0
0
LangChainframework~5 mins

Human-in-the-loop with LangGraph in LangChain

Choose your learning style9 modes available
Introduction

Human-in-the-loop means a person helps a computer program make better decisions. LangGraph lets you build these programs easily by connecting steps and asking for human help when needed.

When a computer program is unsure about an answer and needs a person to check.
When you want to improve AI results by adding human feedback.
When automating tasks but want a person to review important steps.
When building chatbots that ask humans for help on tricky questions.
When combining AI and human work to get better accuracy.
Syntax
LangChain
from langchain.graphs import LangGraph
from langchain.schema import HumanMessage

def human_in_loop_example():
    graph = LangGraph()

    # Add nodes (steps) to the graph
    graph.add_node('step1', lambda: 'AI output')

    # Add human review node
    def human_review(input_text):
        # This simulates asking a human
        return HumanMessage(content=f'Reviewed: {input_text}')

    graph.add_node('human_check', human_review)

    # Connect nodes
    graph.add_edge('step1', 'human_check')

    # Run the graph
    result = graph.run('step1')
    return result

LangGraph lets you create nodes (steps) and connect them to form a flow.

HumanMessage is used to represent human input or feedback in the flow.

Examples
This example shows a simple AI step followed by a human review step.
LangChain
graph = LangGraph()
graph.add_node('ai_step', lambda: 'AI says hello')
graph.add_node('human_step', lambda x: HumanMessage(content=f'Human checked: {x}'))
graph.add_edge('ai_step', 'human_step')
result = graph.run('ai_step')
Shows what happens if you try to run a node that does not exist (usually an error or no output).
LangChain
graph = LangGraph()
# Empty graph run
result = graph.run('nonexistent_node')
Graph with only one human node, no AI steps.
LangChain
graph = LangGraph()
graph.add_node('only_human', lambda: HumanMessage(content='Human input only'))
result = graph.run('only_human')
Graph with AI start and human final check.
LangChain
graph = LangGraph()
graph.add_node('start', lambda: 'Start AI')
graph.add_node('end', lambda x: HumanMessage(content=f'Final check: {x}'))
graph.add_edge('start', 'end')
result = graph.run('start')
Sample Program

This program creates a LangGraph with two steps: an AI step and a human review step.

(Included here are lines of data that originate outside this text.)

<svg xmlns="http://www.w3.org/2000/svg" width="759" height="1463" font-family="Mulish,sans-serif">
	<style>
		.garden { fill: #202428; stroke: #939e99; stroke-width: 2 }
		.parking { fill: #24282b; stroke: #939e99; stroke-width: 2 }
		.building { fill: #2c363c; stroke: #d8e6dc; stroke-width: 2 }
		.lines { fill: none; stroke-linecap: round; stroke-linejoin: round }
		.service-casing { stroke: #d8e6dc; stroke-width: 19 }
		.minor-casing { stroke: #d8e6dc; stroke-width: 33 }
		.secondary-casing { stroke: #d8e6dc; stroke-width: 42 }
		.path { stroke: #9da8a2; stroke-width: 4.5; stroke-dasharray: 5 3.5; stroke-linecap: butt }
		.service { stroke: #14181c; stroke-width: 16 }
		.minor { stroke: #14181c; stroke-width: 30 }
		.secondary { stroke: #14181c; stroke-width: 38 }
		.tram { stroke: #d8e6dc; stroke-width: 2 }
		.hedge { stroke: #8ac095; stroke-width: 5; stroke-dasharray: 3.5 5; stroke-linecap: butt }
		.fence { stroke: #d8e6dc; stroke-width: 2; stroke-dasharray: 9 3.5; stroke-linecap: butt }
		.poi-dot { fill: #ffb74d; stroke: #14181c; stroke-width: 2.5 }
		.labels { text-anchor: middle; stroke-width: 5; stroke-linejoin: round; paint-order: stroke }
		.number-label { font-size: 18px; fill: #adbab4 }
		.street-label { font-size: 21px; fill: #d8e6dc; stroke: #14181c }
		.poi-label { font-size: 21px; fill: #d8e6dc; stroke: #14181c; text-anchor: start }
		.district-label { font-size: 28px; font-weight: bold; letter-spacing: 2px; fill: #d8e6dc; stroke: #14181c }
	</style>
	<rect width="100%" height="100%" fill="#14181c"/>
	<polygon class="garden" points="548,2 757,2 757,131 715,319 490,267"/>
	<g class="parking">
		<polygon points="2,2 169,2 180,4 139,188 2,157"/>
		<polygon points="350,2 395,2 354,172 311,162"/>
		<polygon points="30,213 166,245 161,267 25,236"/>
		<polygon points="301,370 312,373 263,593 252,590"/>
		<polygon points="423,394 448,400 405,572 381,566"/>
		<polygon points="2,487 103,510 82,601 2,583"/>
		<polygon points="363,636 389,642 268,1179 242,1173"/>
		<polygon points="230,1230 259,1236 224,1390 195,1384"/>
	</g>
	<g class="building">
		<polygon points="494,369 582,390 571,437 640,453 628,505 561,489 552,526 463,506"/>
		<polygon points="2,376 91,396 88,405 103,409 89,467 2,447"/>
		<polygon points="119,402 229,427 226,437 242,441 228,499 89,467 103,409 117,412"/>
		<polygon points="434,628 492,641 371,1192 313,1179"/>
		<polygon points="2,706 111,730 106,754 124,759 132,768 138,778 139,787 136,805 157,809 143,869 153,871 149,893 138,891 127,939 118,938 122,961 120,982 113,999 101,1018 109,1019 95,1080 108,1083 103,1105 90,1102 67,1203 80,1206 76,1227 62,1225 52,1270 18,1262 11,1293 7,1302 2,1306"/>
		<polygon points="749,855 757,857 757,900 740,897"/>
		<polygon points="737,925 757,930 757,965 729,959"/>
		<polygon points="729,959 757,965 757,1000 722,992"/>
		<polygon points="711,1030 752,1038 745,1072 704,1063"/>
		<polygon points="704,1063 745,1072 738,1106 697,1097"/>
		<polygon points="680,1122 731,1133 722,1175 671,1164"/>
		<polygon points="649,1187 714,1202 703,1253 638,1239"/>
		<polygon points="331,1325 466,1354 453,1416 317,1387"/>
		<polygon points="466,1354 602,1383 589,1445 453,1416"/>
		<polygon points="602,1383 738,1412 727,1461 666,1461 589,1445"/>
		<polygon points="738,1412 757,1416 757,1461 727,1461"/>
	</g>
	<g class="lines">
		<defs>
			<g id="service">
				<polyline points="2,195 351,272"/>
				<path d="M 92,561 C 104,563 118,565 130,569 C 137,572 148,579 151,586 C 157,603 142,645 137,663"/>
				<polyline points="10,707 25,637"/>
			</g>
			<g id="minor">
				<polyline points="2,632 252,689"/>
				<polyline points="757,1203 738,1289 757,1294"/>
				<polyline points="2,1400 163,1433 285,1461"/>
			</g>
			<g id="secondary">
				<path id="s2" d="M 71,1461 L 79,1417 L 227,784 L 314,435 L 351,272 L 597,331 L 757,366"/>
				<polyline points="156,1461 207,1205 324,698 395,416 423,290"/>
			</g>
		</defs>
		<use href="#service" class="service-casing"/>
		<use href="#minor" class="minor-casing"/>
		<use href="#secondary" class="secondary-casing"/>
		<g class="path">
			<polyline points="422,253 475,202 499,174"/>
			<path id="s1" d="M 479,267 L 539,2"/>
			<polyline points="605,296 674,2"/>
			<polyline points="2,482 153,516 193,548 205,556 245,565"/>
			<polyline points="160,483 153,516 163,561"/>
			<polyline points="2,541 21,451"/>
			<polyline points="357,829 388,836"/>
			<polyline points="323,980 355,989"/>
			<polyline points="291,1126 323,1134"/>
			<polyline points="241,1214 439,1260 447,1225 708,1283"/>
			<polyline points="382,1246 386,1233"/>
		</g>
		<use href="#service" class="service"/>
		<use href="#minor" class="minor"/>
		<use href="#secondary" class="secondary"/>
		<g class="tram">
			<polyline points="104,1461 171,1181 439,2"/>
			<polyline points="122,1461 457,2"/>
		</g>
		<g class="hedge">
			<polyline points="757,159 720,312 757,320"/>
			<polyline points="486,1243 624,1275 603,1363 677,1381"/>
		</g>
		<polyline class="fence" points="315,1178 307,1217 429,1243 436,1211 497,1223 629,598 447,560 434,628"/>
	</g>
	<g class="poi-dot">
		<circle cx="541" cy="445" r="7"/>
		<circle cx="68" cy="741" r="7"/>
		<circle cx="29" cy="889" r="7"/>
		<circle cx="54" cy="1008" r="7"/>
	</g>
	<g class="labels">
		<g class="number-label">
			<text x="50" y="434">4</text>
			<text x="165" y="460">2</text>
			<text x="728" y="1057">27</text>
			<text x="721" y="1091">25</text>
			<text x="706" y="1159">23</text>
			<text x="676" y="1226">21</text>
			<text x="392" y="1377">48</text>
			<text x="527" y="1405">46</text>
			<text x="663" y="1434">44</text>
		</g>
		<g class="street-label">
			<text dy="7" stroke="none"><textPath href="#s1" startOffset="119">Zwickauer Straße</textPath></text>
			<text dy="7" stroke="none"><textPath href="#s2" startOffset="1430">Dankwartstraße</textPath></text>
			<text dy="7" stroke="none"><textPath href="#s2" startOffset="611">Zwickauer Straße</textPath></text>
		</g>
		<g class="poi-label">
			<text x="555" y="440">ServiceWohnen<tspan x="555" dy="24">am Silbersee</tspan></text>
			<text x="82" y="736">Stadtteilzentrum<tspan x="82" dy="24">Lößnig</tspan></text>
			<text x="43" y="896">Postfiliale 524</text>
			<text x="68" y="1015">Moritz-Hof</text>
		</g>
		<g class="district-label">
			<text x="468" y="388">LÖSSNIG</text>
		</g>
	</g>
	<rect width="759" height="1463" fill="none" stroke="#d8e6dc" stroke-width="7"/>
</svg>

It runs the graph and prints the final human-reviewed message.

LangChain
from langchain.graphs import LangGraph
from langchain.schema import HumanMessage

def human_in_loop_demo():
    graph = LangGraph()

    # AI step that generates a message
    def ai_step():
        return 'AI generated text'

    # Human review step that takes AI output
    def human_review(input_text):
        # Simulate human reviewing and confirming
        return HumanMessage(content=f'Human reviewed: {input_text}')

    # Add nodes
    graph.add_node('ai_step', ai_step)
    graph.add_node('human_review', human_review)

    # Connect AI step to human review
    graph.add_edge('ai_step', 'human_review')

    # Run the graph starting from AI step
    print('Before running graph:')
    print('Nodes:', list(graph.nodes.keys()))

    result = graph.run('ai_step')

    print('\nAfter running graph:')
    print('Result:', result.content)

if __name__ == "__main__":
    human_in_loop_demo()
OutputSuccess
Important Notes

The time complexity depends on the number of nodes and edges in the graph.

Space complexity depends on how much data each node stores and passes.

A common mistake is forgetting to connect nodes, so the flow does not run as expected.

Use human-in-the-loop when AI alone is not reliable enough or needs human judgment.

Summary

Human-in-the-loop means combining AI steps with human feedback in a flow.

LangGraph helps build these flows by connecting AI and human nodes.

This approach improves results by letting humans check or fix AI outputs.